Al-Hâfizh Ibnu Hajar rahimahullâh mengatakan:
“Apa yang disampaikan Nabi shallallâhu 'alaihi wa sallam kepada para Sahabat radhiyallâhu'anhum
tentang kaifiyah (dalam membaca shalawat) ini setelah mereka
menanyakannya, menjadi petunjuk bahwa itu adalah teks shalawat yang
paling utama karena beliau shallallâhu 'alaihi wa sallam tidaklah
memilih bagi dirinya kecuali yang paling mulia dan paling sempurna.”
(Fathul Bâri 11/66)
Untuk itu, akan lebih
baik bila lafazh shalawat ini yang diamalkan dalam membaca shalawat
untuk Nabi shallallâhu 'alaihi wa sallam, bukan lafazh-lafazh shalawat
susunan seseorang, meskipun bukan larangan untuk menyusun bentuk teks
shalawat sendiri.
Shalawat-shalawat selain yang diajarkan oleh Nabi
shallallâhu 'alaihi wa sallam terkadang tidak bersih dari kekeliruan,
baik dalam pemilihan bahasa, dan ini yang paling parah
kesalahan dalam akidah. Tentu sangat kontradiktif, saat seseorang
membaca suatu teks shalawat yang bukan dari Rasûlullâh shallallâhu
'alaihi wa sallam dan berharap pahala dari Allâh Ta'âla dan menggapai
syafaat Nabi shallallâhu 'alaihi wa sallam di akherat, namun ia
melakukannya dengan membaca sesuatu yang mengandung kesyirikan ataupun
sanjungan yang sangat dibenci oleh beliau shallallâhu 'alaihi wa sallam.

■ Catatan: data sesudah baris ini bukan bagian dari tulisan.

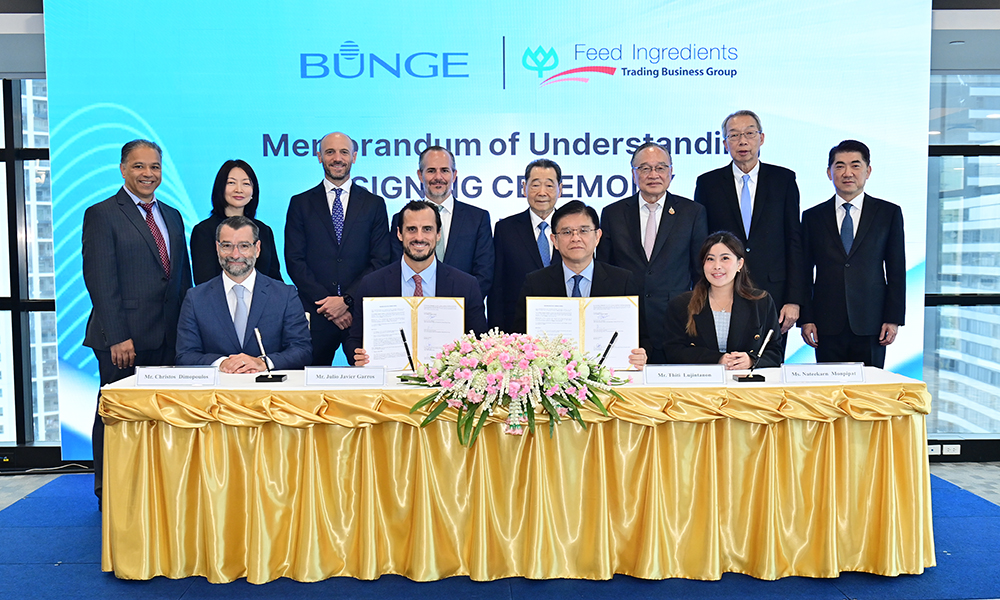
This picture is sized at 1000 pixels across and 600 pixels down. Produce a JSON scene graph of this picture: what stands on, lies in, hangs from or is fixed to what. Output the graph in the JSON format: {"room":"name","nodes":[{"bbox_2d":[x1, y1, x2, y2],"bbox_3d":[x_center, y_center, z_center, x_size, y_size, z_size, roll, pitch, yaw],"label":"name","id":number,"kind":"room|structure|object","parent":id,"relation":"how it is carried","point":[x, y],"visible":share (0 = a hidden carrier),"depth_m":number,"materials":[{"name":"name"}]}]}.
{"room":"event hall","nodes":[
{"label":"event hall","id":0,"kind":"room"},
{"bbox_2d":[0,462,999,599],"bbox_3d":[0.183,1.242,3.372,9.882,0.142,7.232,-1,4,-2],"label":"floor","id":1,"kind":"structure","parent":0,"point":[956,468],"depth_m":5.77,"materials":[{"name":"blue carpet"}]},
{"bbox_2d":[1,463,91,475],"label":"cable","id":2,"kind":"object","parent":1,"relation":"on","point":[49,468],"visible":0.82,"depth_m":6.22,"materials":[{"name":"plastic"}]},
{"bbox_2d":[40,0,941,459],"bbox_3d":[0.008,-0.465,6.087,5.158,2.840,0.113,-1,4,-2],"label":"led screen","id":3,"kind":"object","parent":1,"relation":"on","point":[702,125],"visible":0.61,"depth_m":5.97,"materials":[{"name":"blue"}]},
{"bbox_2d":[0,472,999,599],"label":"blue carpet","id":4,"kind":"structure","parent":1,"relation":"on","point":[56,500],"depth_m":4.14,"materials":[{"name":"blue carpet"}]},
{"bbox_2d":[84,140,192,509],"bbox_3d":[-1.751,0.112,5.212,0.499,1.727,0.639,1,4,19],"label":"man","id":5,"kind":"object","parent":4,"relation":"on","point":[140,245],"visible":0.83,"depth_m":5.03},
{"bbox_2d":[190,158,282,286],"bbox_3d":[-1.345,-0.152,5.535,0.455,1.020,0.528,1,4,17],"label":"woman","id":6,"kind":"object","parent":4,"relation":"on","point":[223,181],"visible":0.39,"depth_m":5.47},
{"bbox_2d":[174,215,312,370],"bbox_3d":[-1.190,0.170,5.014,0.637,1.089,0.710,-2,4,-21],"label":"man","id":7,"kind":"object","parent":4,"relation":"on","point":[201,327],"visible":0.74,"depth_m":4.86},
{"bbox_2d":[283,131,392,366],"bbox_3d":[-0.844,-0.038,5.712,0.562,1.651,0.578,-3,5,-35],"label":"man","id":8,"kind":"object","parent":4,"relation":"on","point":[360,198],"visible":0.85,"depth_m":5.51},
{"bbox_2d":[352,200,490,364],"bbox_3d":[-0.368,0.183,5.004,0.650,1.252,0.668,-1,4,-2],"label":"man","id":9,"kind":"object","parent":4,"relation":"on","point":[418,263],"visible":0.49,"depth_m":4.91},
{"bbox_2d":[361,295,466,368],"bbox_3d":[-0.368,0.147,4.646,0.455,0.290,0.180,-1,4,-2],"label":"document folder","id":10,"kind":"object","parent":9,"relation":"in","point":[409,315],"visible":0.8,"depth_m":4.62,"materials":[{"name":"paper"}]},
{"bbox_2d":[392,143,493,298],"bbox_3d":[-0.307,-0.139,5.688,0.535,1.340,0.572,-3,5,-34],"label":"man","id":11,"kind":"object","parent":4,"relation":"on","point":[462,213],"visible":0.53,"depth_m":5.55},
{"bbox_2d":[94,366,937,587],"bbox_3d":[0.099,0.690,4.551,3.345,0.728,1.096,-1,4,-2],"label":"table","id":12,"kind":"object","parent":4,"relation":"on","point":[132,388],"visible":0.94,"depth_m":4.11,"materials":[{"name":"gold fabric"}]},
{"bbox_2d":[134,366,220,386],"bbox_3d":[-1.274,0.304,4.271,0.324,0.075,0.109,-1,4,-2],"label":"name card","id":13,"kind":"object","parent":12,"relation":"on","point":[166,375],"visible":0.98,"depth_m":4.25,"materials":[{"name":"white paper"}]},
{"bbox_2d":[252,327,286,381],"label":"pen","id":14,"kind":"object","parent":12,"relation":"on","point":[262,379],"visible":0.99,"depth_m":4.44,"materials":[{"name":"black metal"}]},
{"bbox_2d":[303,366,386,386],"bbox_3d":[-0.607,0.301,4.231,0.318,0.077,0.103,-1,4,-2],"label":"name card","id":15,"kind":"object","parent":12,"relation":"on","point":[334,373],"visible":0.97,"depth_m":4.21,"materials":[{"name":"white paper"}]},
{"bbox_2d":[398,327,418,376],"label":"pen","id":16,"kind":"object","parent":12,"relation":"on","point":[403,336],"visible":0.98,"depth_m":4.38,"materials":[{"name":"black plastic"}]},
{"bbox_2d":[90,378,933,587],"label":"tablecloth","id":17,"kind":"object","parent":12,"relation":"attached to","point":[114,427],"visible":0.67,"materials":[{"name":"fabric"}]},
{"bbox_2d":[402,327,628,446],"bbox_3d":[0.059,0.304,4.016,0.845,0.386,0.729,-1,4,-2],"label":"flower arrangement","id":18,"kind":"object","parent":12,"relation":"on","point":[516,341],"visible":0.98,"depth_m":3.87,"materials":[{"name":"white plant"}]},
{"bbox_2d":[596,331,618,367],"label":"pen","id":19,"kind":"object","parent":12,"relation":"on","point":[611,341],"visible":0.83,"depth_m":4.55,"materials":[{"name":"black plastic"}]},
{"bbox_2d":[643,364,727,384],"bbox_3d":[0.730,0.293,4.214,0.332,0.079,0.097,-1,4,-2],"label":"name plate","id":20,"kind":"object","parent":12,"relation":"on","point":[678,379],"visible":0.97,"depth_m":4.19,"materials":[{"name":"white paper"}]},
{"bbox_2d":[735,328,775,381],"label":"pen","id":21,"kind":"object","parent":12,"relation":"on","point":[744,379],"visible":0.99,"depth_m":4.43,"materials":[{"name":"black metal"}]},
{"bbox_2d":[779,362,864,383],"bbox_3d":[1.280,0.291,4.289,0.336,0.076,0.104,-1,4,-2],"label":"name plate","id":22,"kind":"object","parent":12,"relation":"on","point":[828,375],"visible":0.98,"depth_m":4.27,"materials":[{"name":"white paper"}]},
{"bbox_2d":[490,156,563,330],"bbox_3d":[0.226,-0.052,5.646,0.528,1.335,0.585,-1,4,-2],"label":"man","id":23,"kind":"object","parent":4,"relation":"on","point":[527,228],"visible":0.52,"depth_m":5.51},
{"bbox_2d":[517,200,648,365],"bbox_3d":[0.373,0.152,4.989,0.603,1.191,0.687,-1,4,-2],"label":"man","id":24,"kind":"object","parent":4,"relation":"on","point":[574,258],"visible":0.49,"depth_m":4.89},
{"bbox_2d":[527,296,639,368],"bbox_3d":[0.360,0.141,4.666,0.472,0.288,0.187,-1,4,-2],"label":"document folder","id":25,"kind":"object","parent":24,"relation":"in","point":[633,310],"visible":0.75,"depth_m":4.64,"materials":[{"name":"paper"}]},
{"bbox_2d":[596,141,708,360],"bbox_3d":[0.805,-0.042,5.636,0.560,1.529,0.585,-3,5,-35],"label":"man","id":26,"kind":"object","parent":4,"relation":"on","point":[639,218],"visible":0.7,"depth_m":5.44},
{"bbox_2d":[660,230,781,367],"bbox_3d":[1.035,0.208,5.040,0.598,0.989,0.739,1,4,16],"label":"woman","id":27,"kind":"object","parent":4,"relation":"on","point":[692,308],"visible":0.65,"depth_m":4.96},
{"bbox_2d":[695,110,805,357],"bbox_3d":[1.346,-0.123,5.840,0.551,1.760,0.607,-2,5,-26],"label":"man","id":28,"kind":"object","parent":4,"relation":"on","point":[737,202],"visible":0.7,"depth_m":5.63},
{"bbox_2d":[800,138,907,368],"bbox_3d":[1.872,-0.019,5.678,0.548,1.592,0.562,-4,6,-42],"label":"man","id":29,"kind":"object","parent":4,"relation":"on","point":[846,284],"visible":0.88,"depth_m":5.50},
{"bbox_2d":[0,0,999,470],"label":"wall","id":30,"kind":"structure","parent":0,"point":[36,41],"depth_m":6.24,"materials":[{"name":"grey"}]},
{"bbox_2d":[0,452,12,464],"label":"wall socket","id":31,"kind":"object","parent":30,"relation":"attached to","point":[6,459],"visible":0.97,"depth_m":6.11,"materials":[{"name":"black"}]},
{"bbox_2d":[0,74,61,455],"bbox_3d":[-3.691,-0.347,6.462,3.274,2.528,0.151,-1,4,-2],"label":"left window","id":32,"kind":"structure","parent":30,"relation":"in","point":[10,153],"depth_m":6.47,"materials":[{"name":"glass"}]},
{"bbox_2d":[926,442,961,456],"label":"wall socket","id":33,"kind":"object","parent":30,"relation":"attached to","point":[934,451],"visible":0.82,"depth_m":6.43,"materials":[{"name":"white plastic"}]},
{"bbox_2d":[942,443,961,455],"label":"wall socket","id":34,"kind":"object","parent":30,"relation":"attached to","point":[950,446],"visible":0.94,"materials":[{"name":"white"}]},
{"bbox_2d":[923,73,999,445],"bbox_3d":[3.701,-0.368,6.565,2.904,2.461,0.130,-1,4,-2],"label":"right window","id":35,"kind":"structure","parent":30,"relation":"in","point":[932,94],"depth_m":6.55,"materials":[{"name":"glass"}]},
{"bbox_2d":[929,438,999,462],"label":"baseboard","id":36,"kind":"structure","parent":30,"relation":"attached to","point":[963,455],"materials":[{"name":"black"}]},
{"label":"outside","id":37,"kind":"structure","parent":0,"visible":0},
{"bbox_2d":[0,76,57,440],"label":"building","id":38,"kind":"structure","parent":37,"point":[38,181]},
{"bbox_2d":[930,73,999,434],"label":"building","id":39,"kind":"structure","parent":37,"point":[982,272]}
]}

Bukan pahala dan syafaat yang ia peroleh, sebaliknya kemurkaan yang
akan menghampirinya.
Anehnya, sebagian
masyarakat lebih condong mengamalkan shalawat-shalawat selain yang dari
Rasûlullâh shallallâhu 'alaihi wa sallam dan meyakini akan keutamaan dan
khasiatnya, memperlakukannya seperti membaca teks dari wahyu dengan
menjadikannya sebagai wirid rutin dan mengajak orang untuk
mengamalkannya. Bila demikian, apa yang disebut bid’ah (membuat perkara
baru dalam agama) telah terjadi. Jelas ini sebuah kesalahan di atas
kesalahan yang tidak boleh dibiarkan. Harus ada langkah nyata untuk
mencerahkan umat dengan menyampaikan kepada mereka hal-hal yang
bersumber dari Nabi shallallâhu 'alaihi wa sallam dan menegaskan bahwa
beliau tidak menyukai perkara-perkara baru dalam agama.